## [Data shown]

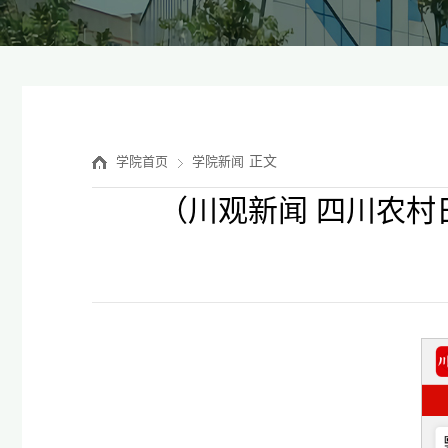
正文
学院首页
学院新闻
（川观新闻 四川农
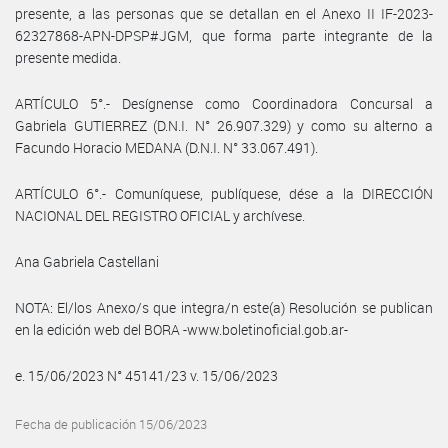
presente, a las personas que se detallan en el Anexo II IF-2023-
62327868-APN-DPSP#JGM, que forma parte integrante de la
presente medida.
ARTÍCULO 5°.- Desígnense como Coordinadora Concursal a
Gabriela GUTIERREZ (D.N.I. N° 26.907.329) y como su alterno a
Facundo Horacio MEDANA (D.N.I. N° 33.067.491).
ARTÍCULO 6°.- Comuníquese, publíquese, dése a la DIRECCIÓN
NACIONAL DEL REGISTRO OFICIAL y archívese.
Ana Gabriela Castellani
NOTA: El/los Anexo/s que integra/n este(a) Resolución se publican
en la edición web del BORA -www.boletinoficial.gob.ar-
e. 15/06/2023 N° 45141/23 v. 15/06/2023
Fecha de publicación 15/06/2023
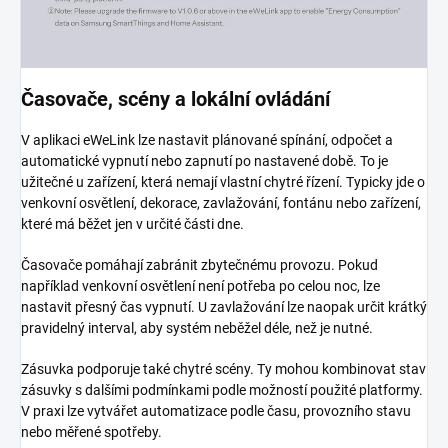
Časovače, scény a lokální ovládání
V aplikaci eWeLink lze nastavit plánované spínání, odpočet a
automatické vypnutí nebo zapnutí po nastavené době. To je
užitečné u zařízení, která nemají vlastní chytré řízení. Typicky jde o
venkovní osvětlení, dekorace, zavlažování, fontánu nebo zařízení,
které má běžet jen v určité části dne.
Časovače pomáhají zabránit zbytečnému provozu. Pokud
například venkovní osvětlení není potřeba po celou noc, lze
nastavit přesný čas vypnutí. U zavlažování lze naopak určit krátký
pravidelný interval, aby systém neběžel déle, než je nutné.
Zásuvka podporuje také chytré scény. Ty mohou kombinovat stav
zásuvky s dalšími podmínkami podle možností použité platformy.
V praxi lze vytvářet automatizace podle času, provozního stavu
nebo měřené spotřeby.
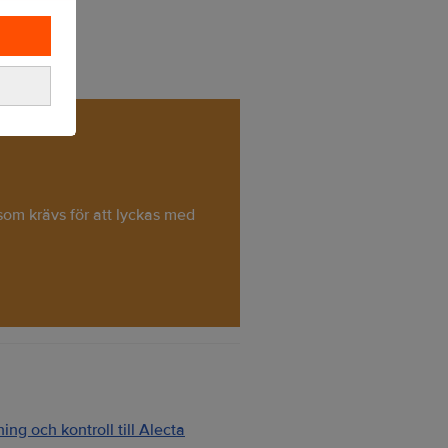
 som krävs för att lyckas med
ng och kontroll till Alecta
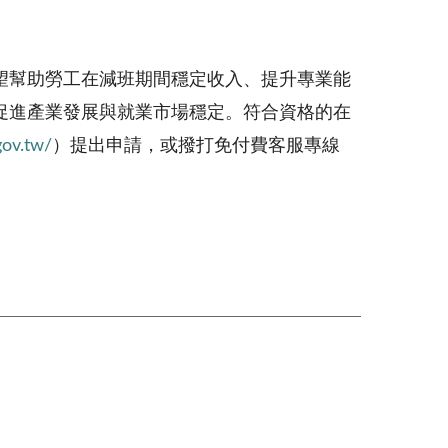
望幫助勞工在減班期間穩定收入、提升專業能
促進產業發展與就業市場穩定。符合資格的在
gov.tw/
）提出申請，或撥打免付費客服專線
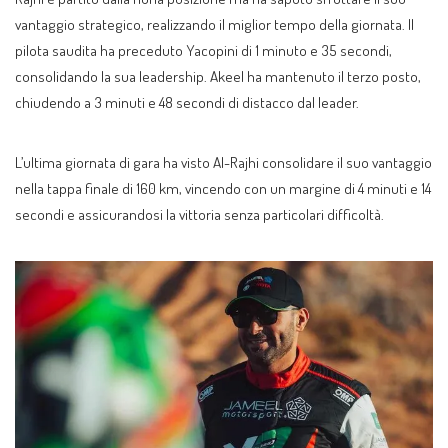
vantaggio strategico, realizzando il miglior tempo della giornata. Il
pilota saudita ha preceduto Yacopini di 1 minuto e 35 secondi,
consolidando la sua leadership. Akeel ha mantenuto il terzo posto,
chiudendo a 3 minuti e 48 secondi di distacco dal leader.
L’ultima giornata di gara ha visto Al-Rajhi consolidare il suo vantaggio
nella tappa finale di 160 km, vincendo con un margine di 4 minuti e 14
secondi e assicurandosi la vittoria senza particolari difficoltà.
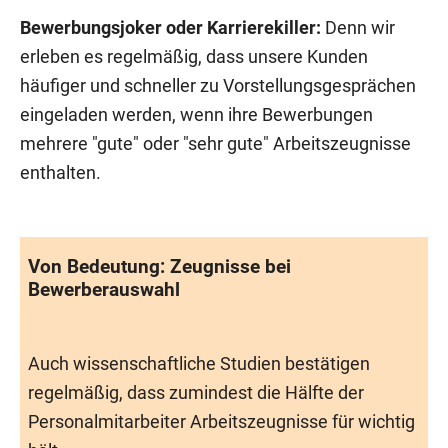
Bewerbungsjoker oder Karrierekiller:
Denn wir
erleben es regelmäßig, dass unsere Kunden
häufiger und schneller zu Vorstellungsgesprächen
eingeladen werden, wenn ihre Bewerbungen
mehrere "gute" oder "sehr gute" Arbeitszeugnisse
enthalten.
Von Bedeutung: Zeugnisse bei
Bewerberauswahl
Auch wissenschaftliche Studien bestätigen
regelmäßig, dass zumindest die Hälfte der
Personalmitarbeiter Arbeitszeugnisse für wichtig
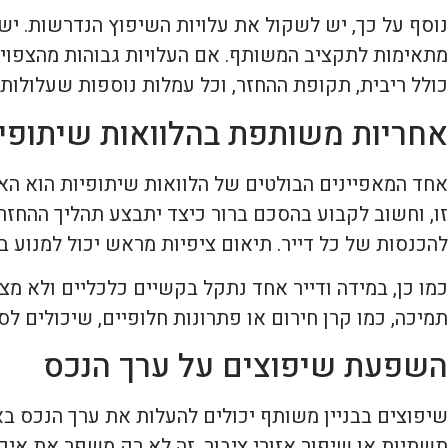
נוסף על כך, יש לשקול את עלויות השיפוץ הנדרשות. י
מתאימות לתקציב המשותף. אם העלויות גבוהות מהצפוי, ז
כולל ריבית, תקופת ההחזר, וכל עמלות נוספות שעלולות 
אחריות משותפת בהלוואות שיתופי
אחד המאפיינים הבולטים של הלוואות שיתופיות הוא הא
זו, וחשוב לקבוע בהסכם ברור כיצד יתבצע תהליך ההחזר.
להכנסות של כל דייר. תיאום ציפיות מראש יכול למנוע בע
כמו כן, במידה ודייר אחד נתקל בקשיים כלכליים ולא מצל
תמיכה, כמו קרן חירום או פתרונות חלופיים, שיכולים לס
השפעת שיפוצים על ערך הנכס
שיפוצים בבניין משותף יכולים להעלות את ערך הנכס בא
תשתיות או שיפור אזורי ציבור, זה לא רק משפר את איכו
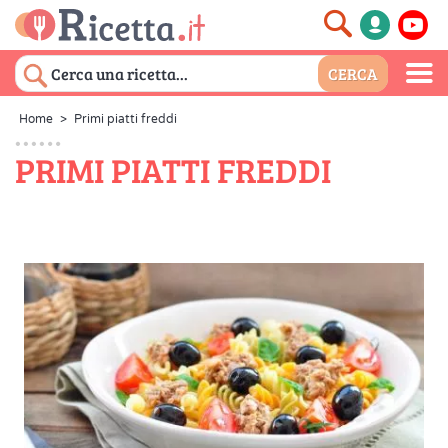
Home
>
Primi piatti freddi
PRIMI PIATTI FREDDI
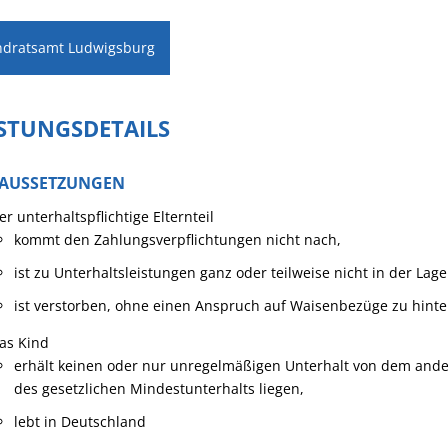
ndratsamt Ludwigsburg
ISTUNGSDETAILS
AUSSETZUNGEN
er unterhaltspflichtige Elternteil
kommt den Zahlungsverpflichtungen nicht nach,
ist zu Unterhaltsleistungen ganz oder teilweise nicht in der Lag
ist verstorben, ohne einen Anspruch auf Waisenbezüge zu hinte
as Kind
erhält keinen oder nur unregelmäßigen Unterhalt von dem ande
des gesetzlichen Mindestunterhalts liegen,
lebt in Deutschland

## [Work to be completed]
Rewrite the text of the material with each "Časovače" renamed to "Plánovače", leaving every other word and line unchanged. Leave the pictures out of the answer.

## [Solution to this problem]
正文
学院首页
学院新闻
（川观新闻 四川农
presente, a las personas que se detallan en el Anexo II IF-2023-
62327868-APN-DPSP#JGM, que forma parte integrante de la
presente medida.
ARTÍCULO 5°.- Desígnense como Coordinadora Concursal a
Gabriela GUTIERREZ (D.N.I. N° 26.907.329) y como su alterno a
Facundo Horacio MEDANA (D.N.I. N° 33.067.491).
ARTÍCULO 6°.- Comuníquese, publíquese, dése a la DIRECCIÓN
NACIONAL DEL REGISTRO OFICIAL y archívese.
Ana Gabriela Castellani
NOTA: El/los Anexo/s que integra/n este(a) Resolución se publican
en la edición web del BORA -www.boletinoficial.gob.ar-
e. 15/06/2023 N° 45141/23 v. 15/06/2023
Fecha de publicación 15/06/2023
Plánovače, scény a lokální ovládání
V aplikaci eWeLink lze nastavit plánované spínání, odpočet a
automatické vypnutí nebo zapnutí po nastavené době. To je
užitečné u zařízení, která nemají vlastní chytré řízení. Typicky jde o
venkovní osvětlení, dekorace, zavlažování, fontánu nebo zařízení,
které má běžet jen v určité části dne.
Plánovače pomáhají zabránit zbytečnému provozu. Pokud
například venkovní osvětlení není potřeba po celou noc, lze
nastavit přesný čas vypnutí. U zavlažování lze naopak určit krátký
pravidelný interval, aby systém neběžel déle, než je nutné.
Zásuvka podporuje také chytré scény. Ty mohou kombinovat stav
zásuvky s dalšími podmínkami podle možností použité platformy.
V praxi lze vytvářet automatizace podle času, provozního stavu
nebo měřené spotřeby.
 som krävs för att lyckas med
ng och kontroll till Alecta
望幫助勞工在減班期間穩定收入、提升專業能
促進產業發展與就業市場穩定。符合資格的在
gov.tw/
）提出申請，或撥打免付費客服專線
vantaggio strategico, realizzando il miglior tempo della giornata. Il
pilota saudita ha preceduto Yacopini di 1 minuto e 35 secondi,
consolidando la sua leadership. Akeel ha mantenuto il terzo posto,
chiudendo a 3 minuti e 48 secondi di distacco dal leader.
L’ultima giornata di gara ha visto Al-Rajhi consolidare il suo vantaggio
nella tappa finale di 160 km, vincendo con un margine di 4 minuti e 14
secondi e assicurandosi la vittoria senza particolari difficoltà.
Bewerbungsjoker oder Karrierekiller:
Denn wir
erleben es regelmäßig, dass unsere Kunden
häufiger und schneller zu Vorstellungsgesprächen
eingeladen werden, wenn ihre Bewerbungen
mehrere "gute" oder "sehr gute" Arbeitszeugnisse
enthalten.
Von Bedeutung: Zeugnisse bei
Bewerberauswahl
Auch wissenschaftliche Studien bestätigen
regelmäßig, dass zumindest die Hälfte der
Personalmitarbeiter Arbeitszeugnisse für wichtig
נוסף על כך, יש לשקול את עלויות השיפוץ הנדרשות. י
מתאימות לתקציב המשותף. אם העלויות גבוהות מהצפוי, ז
כולל ריבית, תקופת ההחזר, וכל עמלות נוספות שעלולות 
אחריות משותפת בהלוואות שיתופי
אחד המאפיינים הבולטים של הלוואות שיתופיות הוא הא
זו, וחשוב לקבוע בהסכם ברור כיצד יתבצע תהליך ההחזר.
להכנסות של כל דייר. תיאום ציפיות מראש יכול למנוע בע
כמו כן, במידה ודייר אחד נתקל בקשיים כלכליים ולא מצל
תמיכה, כמו קרן חירום או פתרונות חלופיים, שיכולים לס
השפעת שיפוצים על ערך הנכס
שיפוצים בבניין משותף יכולים להעלות את ערך הנכס בא
תשתיות או שיפור אזורי ציבור, זה לא רק משפר את איכו
Home
>
Primi piatti freddi
PRIMI PIATTI FREDDI
ndratsamt Ludwigsburg
ISTUNGSDETAILS
AUSSETZUNGEN
er unterhaltspflichtige Elternteil
kommt den Zahlungsverpflichtungen nicht nach,
ist zu Unterhaltsleistungen ganz oder teilweise nicht in der Lag
ist verstorben, ohne einen Anspruch auf Waisenbezüge zu hinte
as Kind
erhält keinen oder nur unregelmäßigen Unterhalt von dem ande
des gesetzlichen Mindestunterhalts liegen,
lebt in Deutschland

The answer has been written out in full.